🤖 AI Summary
This study addresses the critical problem of efficiently evaluating the potential value of textual corpora for large language models (LLMs). We propose a training-free, automated assessment method: source texts are used to generate multiple-choice questions, and the performance gap—measured in zero-shot settings—between LLM predictions with and without the text as prompt serves as a proxy for information gain. This approach departs from conventional data-evaluation paradigms reliant on model fine-tuning or retraining, enabling, for the first time, corpus-value quantification entirely within the pretraining phase.

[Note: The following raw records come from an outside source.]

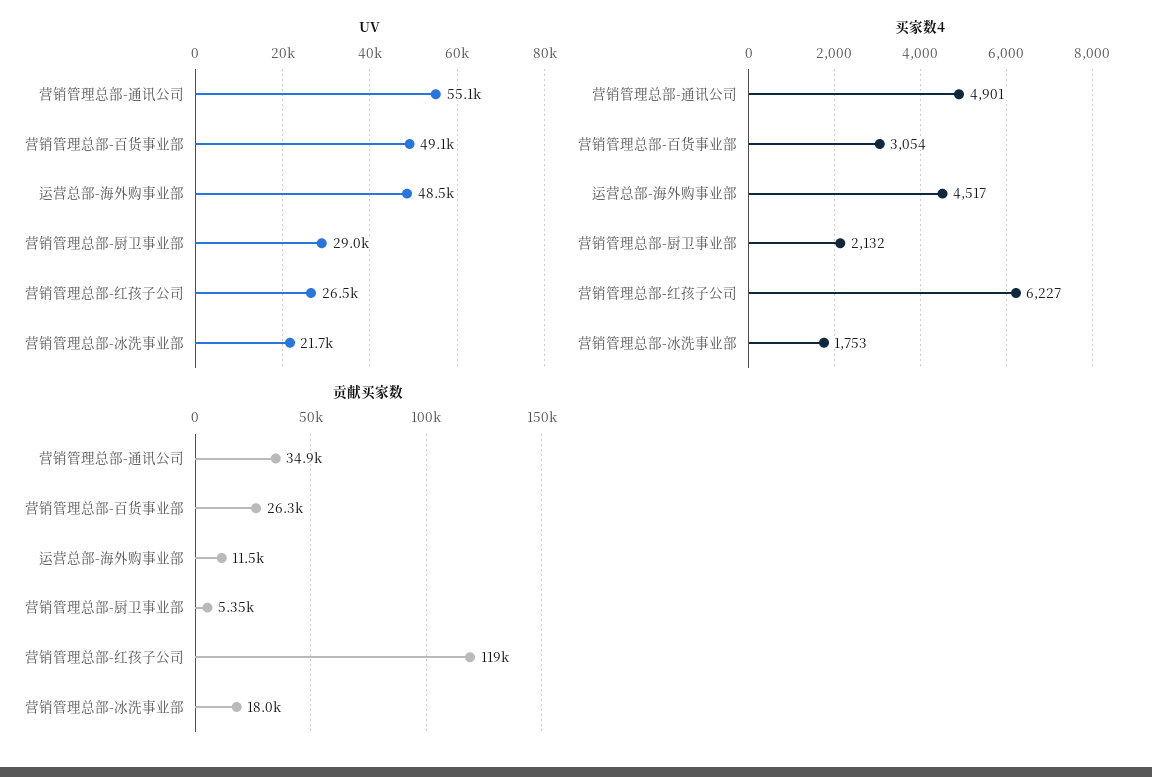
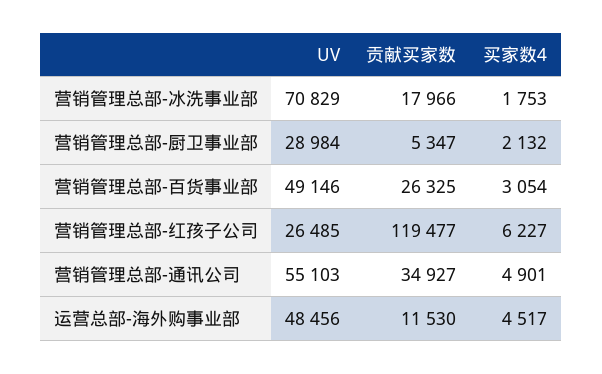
UV, 营销管理总部-冰洗事业部: 21700 -> 70829

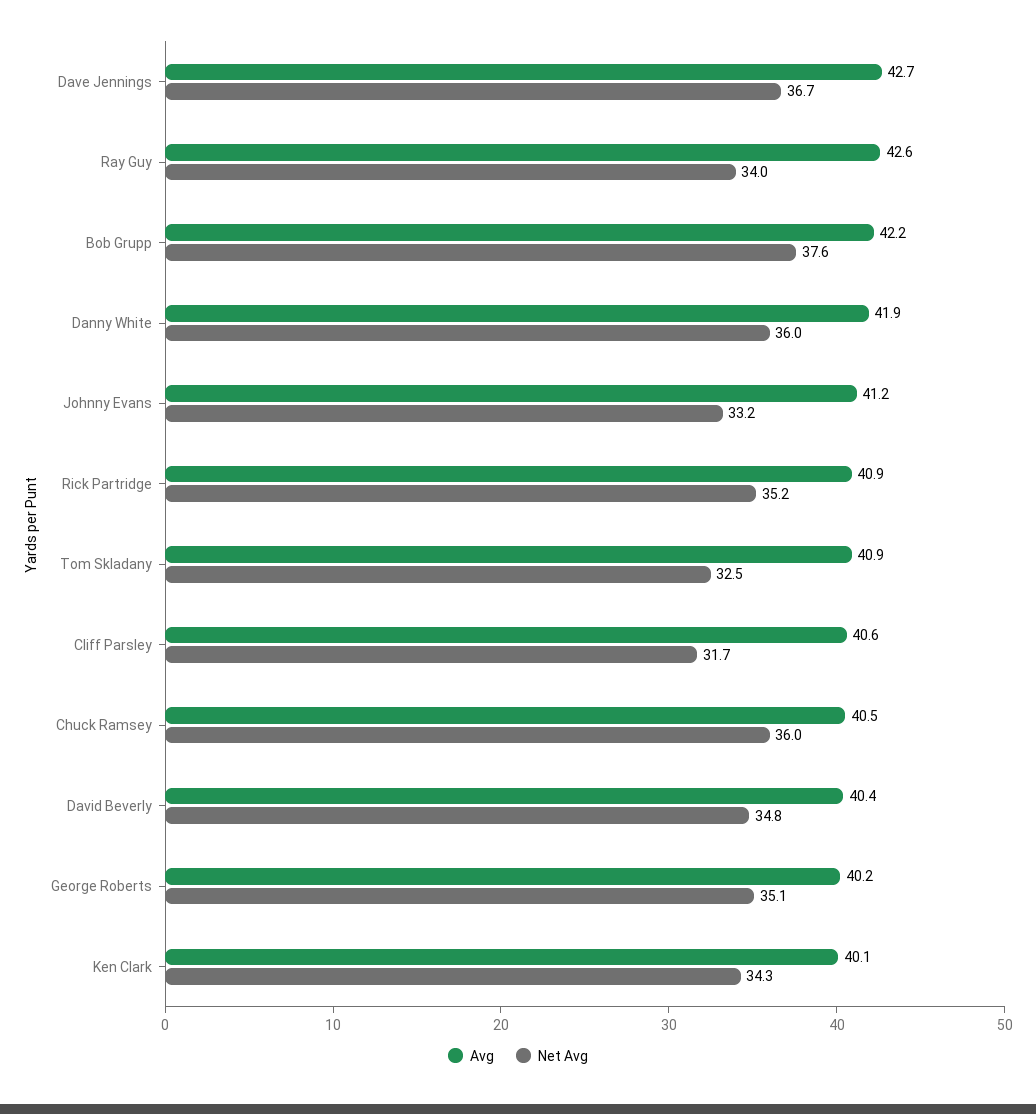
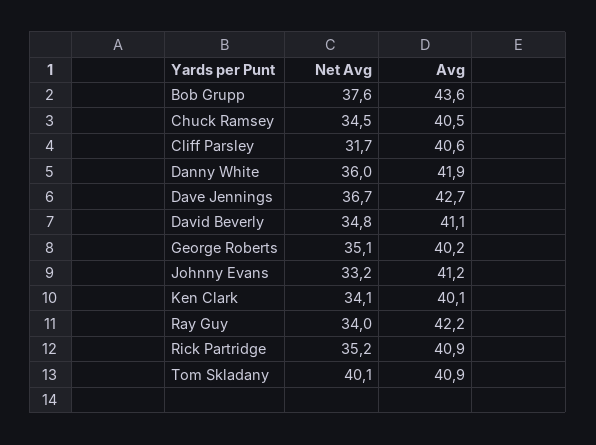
Avg, Ray Guy: 42.6 -> 42.2
Avg, Bob Grupp: 42.2 -> 43.6
Net Avg, Tom Skladany: 32.5 -> 40.1
Net Avg, Chuck Ramsey: 36 -> 34.5
Avg, David Beverly: 40.4 -> 41.1
Net Avg, Ken Clark: 34.3 -> 34.1

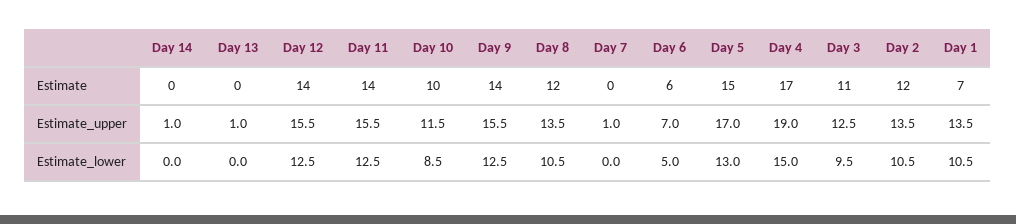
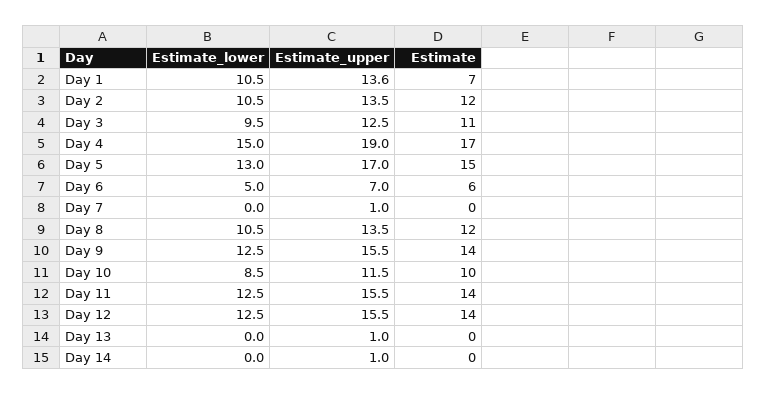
Day 1, Estimate_upper: 13.5 -> 13.6

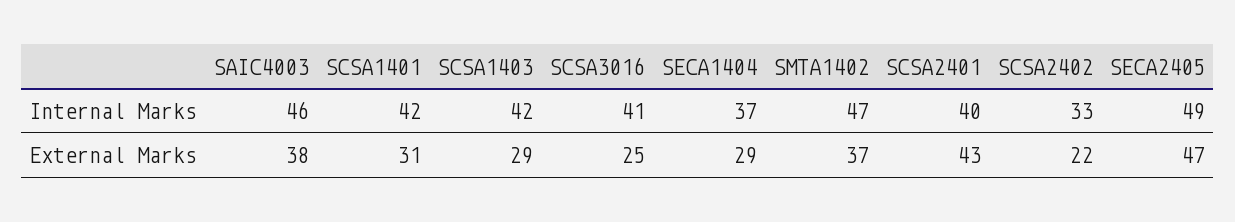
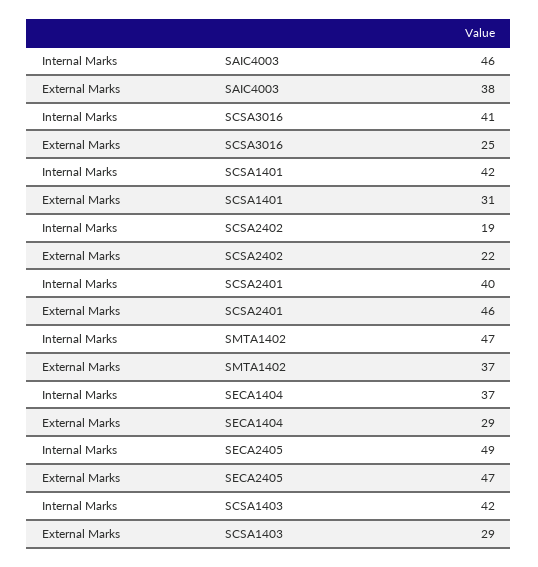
SCSA2402, Internal Marks: 33 -> 19
SCSA2401, External Marks: 43 -> 46

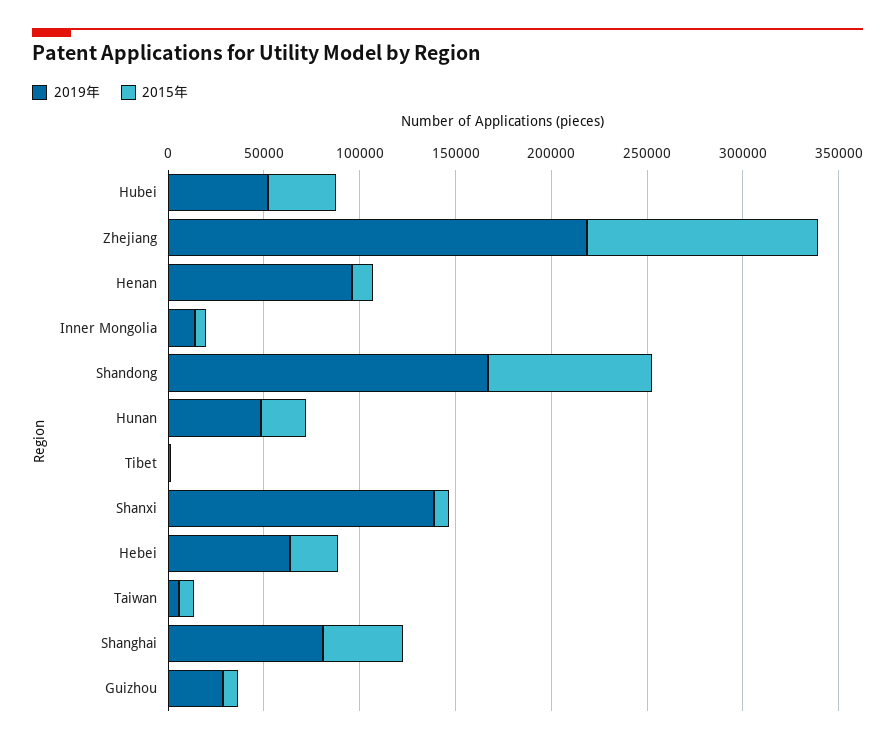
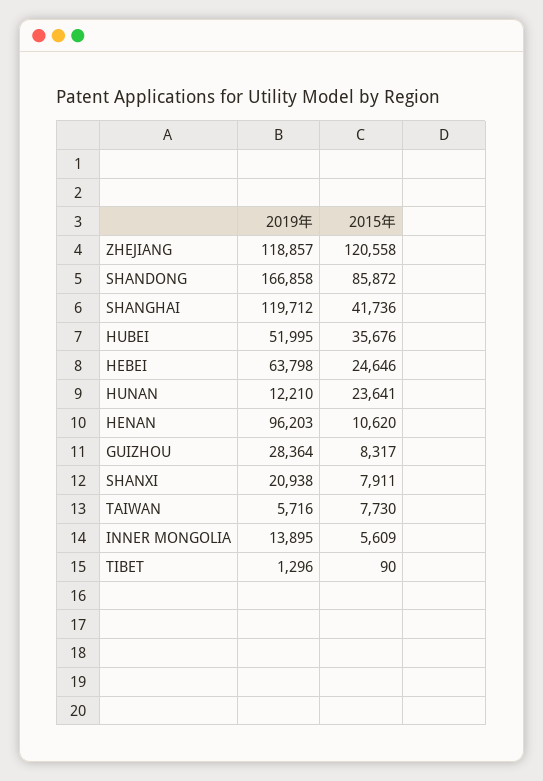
2019年, Zhejiang: 220000 -> 118857
2019年, Hunan: 50000 -> 12210
2019年, Shanxi: 140000 -> 20938
2019年, Shanghai: 80000 -> 119712

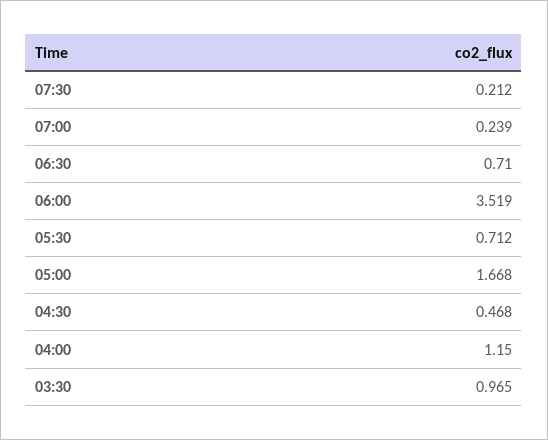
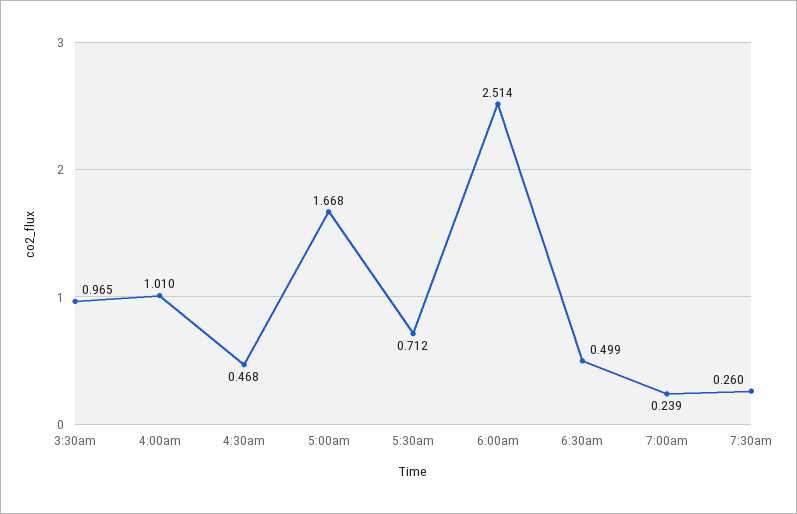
07:30: 0.212 -> 0.26
06:30: 0.71 -> 0.499
06:00: 3.519 -> 2.514
04:00: 1.15 -> 1.01

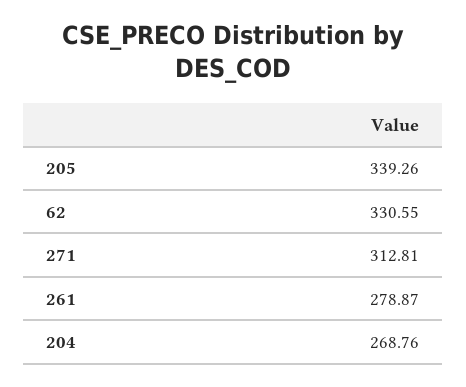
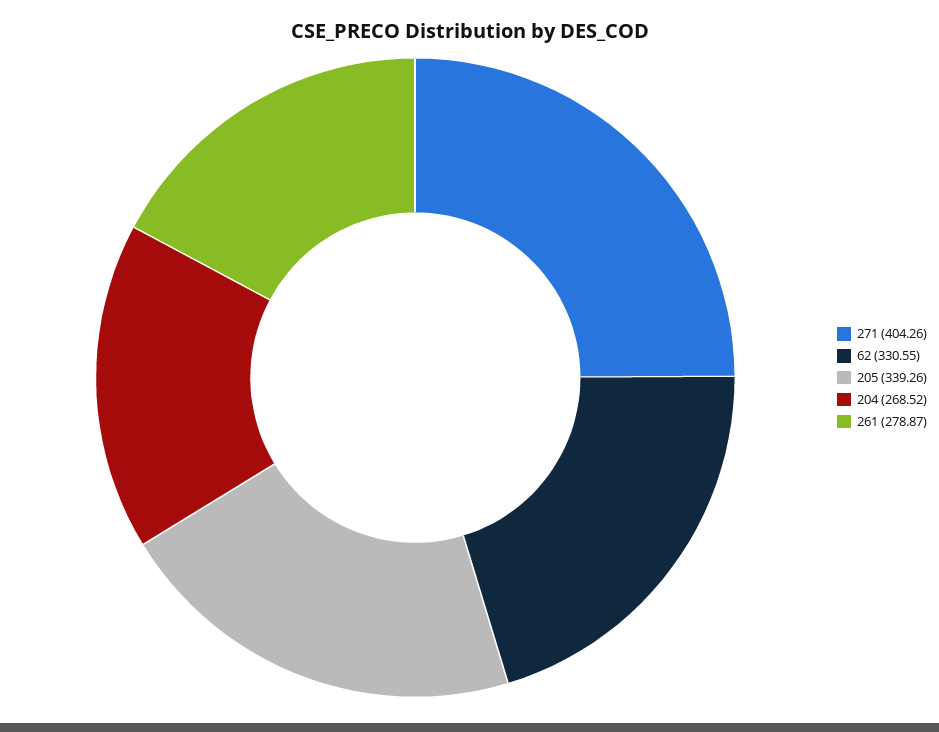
271: 312.81 -> 404.26
204: 268.76 -> 268.52

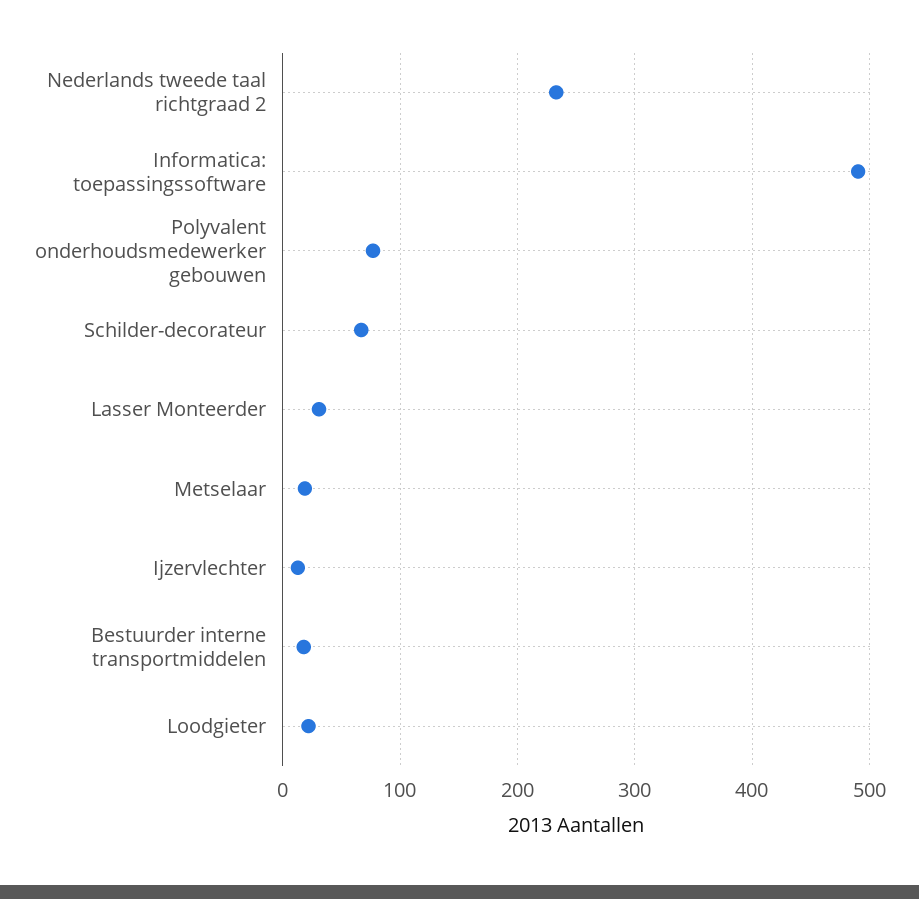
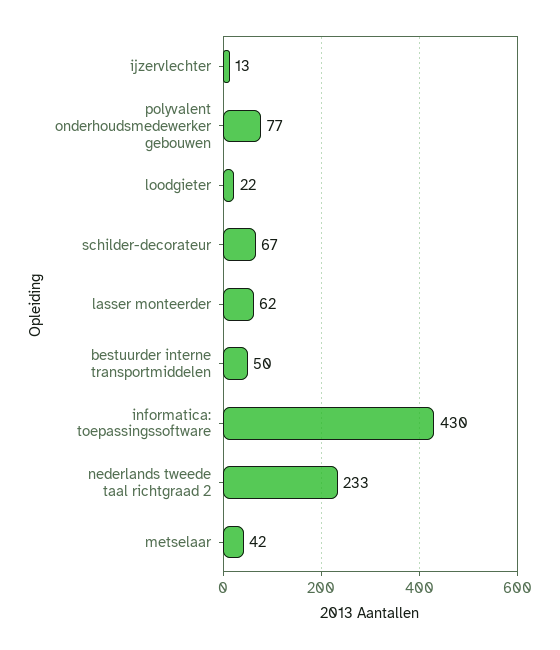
Informatica: toepassingssoftware: 490 -> 430
Lasser Monteerder: 30 -> 62
Metselaar: 20 -> 42
Bestuurder interne transportmiddelen: 20 -> 50

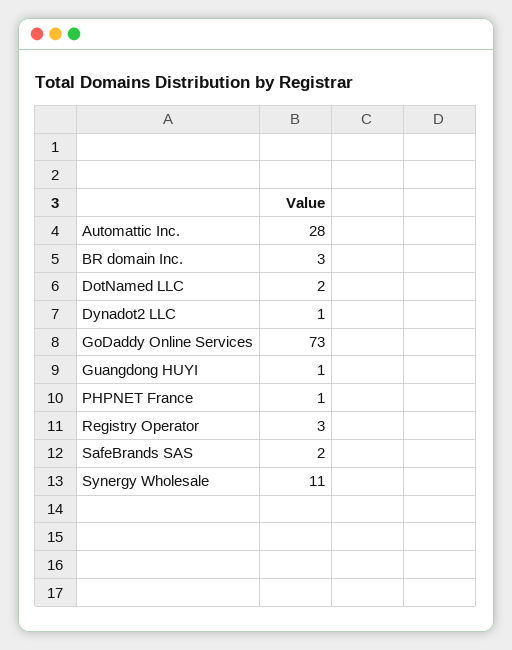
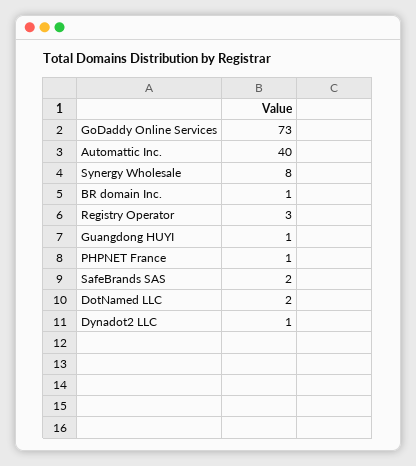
Automattic Inc.: 28 -> 40
BR domain Inc.: 3 -> 1
Synergy Wholesale: 11 -> 8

Empirical validation across three heterogeneous benchmarks—EPFL doctoral theses, Wikipedia articles, and synthetic data—demonstrates that the method effectively discriminates texts containing novel domain expertise from those covering already-learned knowledge, accurately identifies high-potential corpora, and provides a scalable, low-cost foundation for prioritizing data acquisition and preprocessing decisions.
📝 Abstract
As large language models (LLMs) converge towards similar capabilities, the key to advancing their performance lies in identifying and incorporating valuable new information sources. However, evaluating which text collections are worth the substantial investment required for digitization, preprocessing, and integration into LLM systems remains a significant challenge. We present a novel approach to this challenge: an automated pipeline that evaluates the potential information gain from text collections without requiring model training or fine-tuning. Our method generates multiple choice questions (MCQs) from texts and measures an LLM's performance both with and without access to the source material. The performance gap between these conditions serves as a proxy for the collection's information potential. We validate our approach using three strategically selected datasets: EPFL PhD manuscripts (likely containing novel specialized knowledge), Wikipedia articles (presumably part of training data), and a synthetic baseline dataset. Our results demonstrate that this method effectively identifies collections containing valuable novel information, providing a practical tool for prioritizing data acquisition and integration efforts.